The women’s Japanese Soto Zen order was founded by several women who both
studied under and influenced the Soto Zen masters Eihei Dogen and Keizan Jokin. One of these women was Ekan, the daughter of Myochi (herself a student of Dogen). Ekan was Keizan Jokin’s mother, but he also considered her his spiritual guide. She became abbess of a Soto convent, Jojuji, and was a strong influence on the development of Soto Zen through the upbringing of her son Keizan. She was devoted to teaching Buddhism to women and founded another temple, Hooji. Keizan gave both his mother Ekan and his grandmother Myochi the credit for his career as a Soto Zen monk. It was said that Keizan, so affected by the depth of his mother’s practice, vowed to help women’ practice in the three worlds and the ten directions.
Source: Women of the Way by Jiko Sallie Tisdale

18. Kinto Ekyu
ca. 1300, Japan

She was Keizan’s disciple at Yoshoji and the first Japanese woman to receive full Soto Dharma transmission, around 1323. Thereafter she instructed other women in Soto Zen practice.
Source: Women of the Way by Jiko Sallie Tisdale

19. Mokufu Sonin
Early-Mid 1300s, Japan

She was a generous benefactor and disciple of Keizan and the daughter of Shôzen, another prominent female student of Keizan. She ordained after the death of her husband in 1319 and received dharma transmission from Keizan in 1325. She was the first abbot of Entsu’in, an important convent. Keizan said that he and she were inseparable. It is assumed that his respect for her practice was instrumental in Keizan’s decision to recognize the spiritual equality between men and women.
Source: Visions of Power: Imagining Medieval Japanese Buddhism, by Bernard Faure Women of the Way by Jiko Sallie Tisdale

20. Otagaki Rengetsu
1791-1875, Japan

Rengetsu was an orphan, raised by a Pure Land Buddhist priest, and and trained in Japanese traditional arts. Tragedy informed her early life as a wife and mother, being twice widowed by her mid 30s, and suffering the loss of her three young children.
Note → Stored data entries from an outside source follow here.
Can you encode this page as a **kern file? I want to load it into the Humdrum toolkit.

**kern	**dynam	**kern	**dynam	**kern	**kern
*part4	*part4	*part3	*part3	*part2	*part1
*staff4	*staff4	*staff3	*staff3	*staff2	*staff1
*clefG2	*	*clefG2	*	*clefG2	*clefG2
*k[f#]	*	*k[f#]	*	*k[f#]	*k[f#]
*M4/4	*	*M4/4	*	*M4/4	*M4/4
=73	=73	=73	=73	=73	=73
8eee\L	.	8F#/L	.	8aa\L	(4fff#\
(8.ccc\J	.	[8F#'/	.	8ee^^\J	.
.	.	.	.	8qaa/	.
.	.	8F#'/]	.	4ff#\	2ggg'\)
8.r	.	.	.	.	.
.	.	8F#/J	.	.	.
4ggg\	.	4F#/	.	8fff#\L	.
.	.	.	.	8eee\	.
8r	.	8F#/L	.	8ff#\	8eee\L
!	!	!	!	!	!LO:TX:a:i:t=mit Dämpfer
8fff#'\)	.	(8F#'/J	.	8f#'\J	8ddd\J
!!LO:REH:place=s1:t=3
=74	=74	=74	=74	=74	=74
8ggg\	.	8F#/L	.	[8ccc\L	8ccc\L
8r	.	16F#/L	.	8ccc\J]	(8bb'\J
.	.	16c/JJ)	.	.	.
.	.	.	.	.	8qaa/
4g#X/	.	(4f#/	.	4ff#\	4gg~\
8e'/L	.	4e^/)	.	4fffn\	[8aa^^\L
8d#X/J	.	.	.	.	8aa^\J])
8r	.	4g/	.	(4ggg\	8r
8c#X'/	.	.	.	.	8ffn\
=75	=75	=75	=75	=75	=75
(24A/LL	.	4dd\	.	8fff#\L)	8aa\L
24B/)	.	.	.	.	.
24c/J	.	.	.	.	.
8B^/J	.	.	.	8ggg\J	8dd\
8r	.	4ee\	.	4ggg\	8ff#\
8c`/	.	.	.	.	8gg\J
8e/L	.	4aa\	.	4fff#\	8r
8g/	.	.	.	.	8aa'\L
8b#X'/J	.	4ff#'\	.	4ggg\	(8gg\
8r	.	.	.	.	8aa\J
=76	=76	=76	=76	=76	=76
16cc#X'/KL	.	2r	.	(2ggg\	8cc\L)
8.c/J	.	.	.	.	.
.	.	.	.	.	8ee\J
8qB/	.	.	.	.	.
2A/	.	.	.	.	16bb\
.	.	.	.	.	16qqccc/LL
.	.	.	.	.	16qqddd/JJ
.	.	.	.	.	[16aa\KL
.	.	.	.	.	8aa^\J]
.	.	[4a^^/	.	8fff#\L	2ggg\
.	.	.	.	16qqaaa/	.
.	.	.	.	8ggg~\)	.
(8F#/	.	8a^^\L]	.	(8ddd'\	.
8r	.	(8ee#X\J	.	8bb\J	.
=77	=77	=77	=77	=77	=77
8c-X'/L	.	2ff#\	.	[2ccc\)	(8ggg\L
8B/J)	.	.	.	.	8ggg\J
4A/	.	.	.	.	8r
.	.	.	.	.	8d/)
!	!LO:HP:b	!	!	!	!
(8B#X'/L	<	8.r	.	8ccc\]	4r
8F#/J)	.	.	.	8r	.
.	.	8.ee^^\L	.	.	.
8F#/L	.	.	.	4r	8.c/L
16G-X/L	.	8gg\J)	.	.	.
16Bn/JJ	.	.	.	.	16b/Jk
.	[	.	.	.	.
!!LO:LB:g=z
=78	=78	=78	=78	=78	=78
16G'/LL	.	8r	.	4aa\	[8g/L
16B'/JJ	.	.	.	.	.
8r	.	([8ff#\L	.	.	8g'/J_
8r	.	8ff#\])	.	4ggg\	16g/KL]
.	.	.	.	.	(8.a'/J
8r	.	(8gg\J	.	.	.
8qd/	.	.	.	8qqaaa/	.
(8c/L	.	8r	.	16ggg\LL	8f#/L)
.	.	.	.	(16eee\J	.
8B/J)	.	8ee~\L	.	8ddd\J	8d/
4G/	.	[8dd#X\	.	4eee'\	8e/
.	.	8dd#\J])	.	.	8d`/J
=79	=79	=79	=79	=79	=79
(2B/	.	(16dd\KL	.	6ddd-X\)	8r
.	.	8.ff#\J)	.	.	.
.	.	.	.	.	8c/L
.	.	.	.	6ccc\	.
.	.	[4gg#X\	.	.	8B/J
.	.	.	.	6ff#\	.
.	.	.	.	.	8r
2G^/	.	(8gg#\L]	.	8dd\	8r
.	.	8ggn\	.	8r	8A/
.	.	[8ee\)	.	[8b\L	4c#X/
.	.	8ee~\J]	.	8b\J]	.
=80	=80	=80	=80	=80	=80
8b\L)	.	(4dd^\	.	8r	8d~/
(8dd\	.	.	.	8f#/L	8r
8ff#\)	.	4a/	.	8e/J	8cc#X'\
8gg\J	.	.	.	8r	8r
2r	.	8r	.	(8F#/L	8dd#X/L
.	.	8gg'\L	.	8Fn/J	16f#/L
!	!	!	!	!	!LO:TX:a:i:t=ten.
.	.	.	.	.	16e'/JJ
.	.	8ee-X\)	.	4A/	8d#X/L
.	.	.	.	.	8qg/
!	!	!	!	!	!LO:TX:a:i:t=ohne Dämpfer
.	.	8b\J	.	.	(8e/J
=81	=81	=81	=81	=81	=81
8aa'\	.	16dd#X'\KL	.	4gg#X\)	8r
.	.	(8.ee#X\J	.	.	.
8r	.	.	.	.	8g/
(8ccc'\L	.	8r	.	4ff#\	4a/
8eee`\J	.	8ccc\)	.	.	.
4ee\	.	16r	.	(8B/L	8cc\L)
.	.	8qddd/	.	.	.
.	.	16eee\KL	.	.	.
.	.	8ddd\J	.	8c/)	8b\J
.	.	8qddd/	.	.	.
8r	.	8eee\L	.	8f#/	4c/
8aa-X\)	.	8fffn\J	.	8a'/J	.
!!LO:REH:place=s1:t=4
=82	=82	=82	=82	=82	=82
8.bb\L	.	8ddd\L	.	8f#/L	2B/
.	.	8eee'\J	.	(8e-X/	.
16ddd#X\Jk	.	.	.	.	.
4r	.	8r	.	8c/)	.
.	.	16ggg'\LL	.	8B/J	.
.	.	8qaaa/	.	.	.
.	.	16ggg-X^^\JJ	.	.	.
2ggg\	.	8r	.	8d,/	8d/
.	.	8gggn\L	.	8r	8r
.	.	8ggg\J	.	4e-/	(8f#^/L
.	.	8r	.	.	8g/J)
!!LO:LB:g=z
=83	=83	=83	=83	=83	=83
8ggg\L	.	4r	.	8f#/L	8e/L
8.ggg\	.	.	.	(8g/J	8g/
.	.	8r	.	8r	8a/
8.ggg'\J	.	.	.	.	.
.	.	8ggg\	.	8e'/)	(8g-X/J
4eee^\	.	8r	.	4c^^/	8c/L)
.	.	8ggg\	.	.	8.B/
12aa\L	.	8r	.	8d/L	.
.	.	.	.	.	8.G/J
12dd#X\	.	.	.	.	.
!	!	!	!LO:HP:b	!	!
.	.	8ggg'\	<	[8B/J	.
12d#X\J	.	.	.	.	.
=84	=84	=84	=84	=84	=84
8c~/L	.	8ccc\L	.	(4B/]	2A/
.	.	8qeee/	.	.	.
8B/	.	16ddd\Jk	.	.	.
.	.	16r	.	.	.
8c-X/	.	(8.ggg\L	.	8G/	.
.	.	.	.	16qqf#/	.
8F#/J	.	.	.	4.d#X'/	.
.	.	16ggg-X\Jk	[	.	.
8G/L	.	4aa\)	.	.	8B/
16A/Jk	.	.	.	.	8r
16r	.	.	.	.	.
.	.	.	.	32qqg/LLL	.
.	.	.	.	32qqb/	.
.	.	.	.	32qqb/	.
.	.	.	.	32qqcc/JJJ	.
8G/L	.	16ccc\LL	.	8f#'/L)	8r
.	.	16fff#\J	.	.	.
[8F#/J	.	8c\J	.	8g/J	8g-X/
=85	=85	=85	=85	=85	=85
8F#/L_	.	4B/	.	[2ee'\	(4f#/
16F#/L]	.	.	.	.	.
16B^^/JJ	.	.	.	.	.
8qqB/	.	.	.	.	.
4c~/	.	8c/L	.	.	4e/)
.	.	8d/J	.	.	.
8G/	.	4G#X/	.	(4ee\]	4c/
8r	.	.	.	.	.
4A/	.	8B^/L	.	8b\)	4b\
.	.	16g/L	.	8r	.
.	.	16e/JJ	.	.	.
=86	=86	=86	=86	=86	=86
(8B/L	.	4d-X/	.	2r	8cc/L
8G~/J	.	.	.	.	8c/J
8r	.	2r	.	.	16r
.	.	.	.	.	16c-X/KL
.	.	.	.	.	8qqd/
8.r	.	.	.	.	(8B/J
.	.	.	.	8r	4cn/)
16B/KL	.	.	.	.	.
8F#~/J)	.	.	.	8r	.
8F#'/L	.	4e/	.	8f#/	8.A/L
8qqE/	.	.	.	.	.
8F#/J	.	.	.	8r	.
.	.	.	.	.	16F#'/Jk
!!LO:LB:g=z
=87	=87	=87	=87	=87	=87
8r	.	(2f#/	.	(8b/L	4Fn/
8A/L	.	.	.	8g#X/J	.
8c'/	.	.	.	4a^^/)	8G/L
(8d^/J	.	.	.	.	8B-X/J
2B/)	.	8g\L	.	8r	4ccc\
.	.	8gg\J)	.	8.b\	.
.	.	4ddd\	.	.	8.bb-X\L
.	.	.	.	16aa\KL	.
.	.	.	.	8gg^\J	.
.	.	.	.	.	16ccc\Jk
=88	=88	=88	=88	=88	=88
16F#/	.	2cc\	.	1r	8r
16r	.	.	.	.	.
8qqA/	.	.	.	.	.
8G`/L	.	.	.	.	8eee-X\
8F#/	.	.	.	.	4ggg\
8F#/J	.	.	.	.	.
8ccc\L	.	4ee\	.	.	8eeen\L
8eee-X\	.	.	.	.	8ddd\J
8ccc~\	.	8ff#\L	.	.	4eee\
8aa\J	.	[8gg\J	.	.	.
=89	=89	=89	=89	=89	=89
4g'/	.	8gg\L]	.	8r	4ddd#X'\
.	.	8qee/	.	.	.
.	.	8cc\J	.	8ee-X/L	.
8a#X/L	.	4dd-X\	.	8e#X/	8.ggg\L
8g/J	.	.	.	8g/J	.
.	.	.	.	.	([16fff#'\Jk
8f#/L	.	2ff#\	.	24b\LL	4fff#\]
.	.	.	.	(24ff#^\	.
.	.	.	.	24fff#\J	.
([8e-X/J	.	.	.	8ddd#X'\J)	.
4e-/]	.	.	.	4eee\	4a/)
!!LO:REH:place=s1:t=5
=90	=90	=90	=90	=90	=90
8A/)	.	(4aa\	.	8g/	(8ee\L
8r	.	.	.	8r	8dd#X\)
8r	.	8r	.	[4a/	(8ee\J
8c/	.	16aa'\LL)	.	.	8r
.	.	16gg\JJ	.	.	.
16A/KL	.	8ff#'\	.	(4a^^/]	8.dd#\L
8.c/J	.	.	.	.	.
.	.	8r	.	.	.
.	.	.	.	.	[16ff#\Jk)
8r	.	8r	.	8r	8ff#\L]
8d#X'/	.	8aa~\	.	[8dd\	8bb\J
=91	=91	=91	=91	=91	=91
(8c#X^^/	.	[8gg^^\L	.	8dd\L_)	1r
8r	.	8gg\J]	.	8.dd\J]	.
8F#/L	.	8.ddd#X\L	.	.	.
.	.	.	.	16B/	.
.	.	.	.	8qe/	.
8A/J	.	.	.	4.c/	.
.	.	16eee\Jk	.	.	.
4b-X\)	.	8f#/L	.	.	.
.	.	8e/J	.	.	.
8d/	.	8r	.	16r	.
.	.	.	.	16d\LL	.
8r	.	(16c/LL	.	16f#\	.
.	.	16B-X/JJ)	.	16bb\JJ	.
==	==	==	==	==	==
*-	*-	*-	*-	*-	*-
She thereafter returned to her adoptive father’s home where she devoted herself to studying Pure Land and Zen buddhism, and particularly to expressing her understanding through poetry, painting and ceramics. She is considered one of Japan’s finest female calligraphers. She was a prolific and much-sought-after artist who shunned fame during her lifetime, and was know to let other artisans claim her pottery as their own work.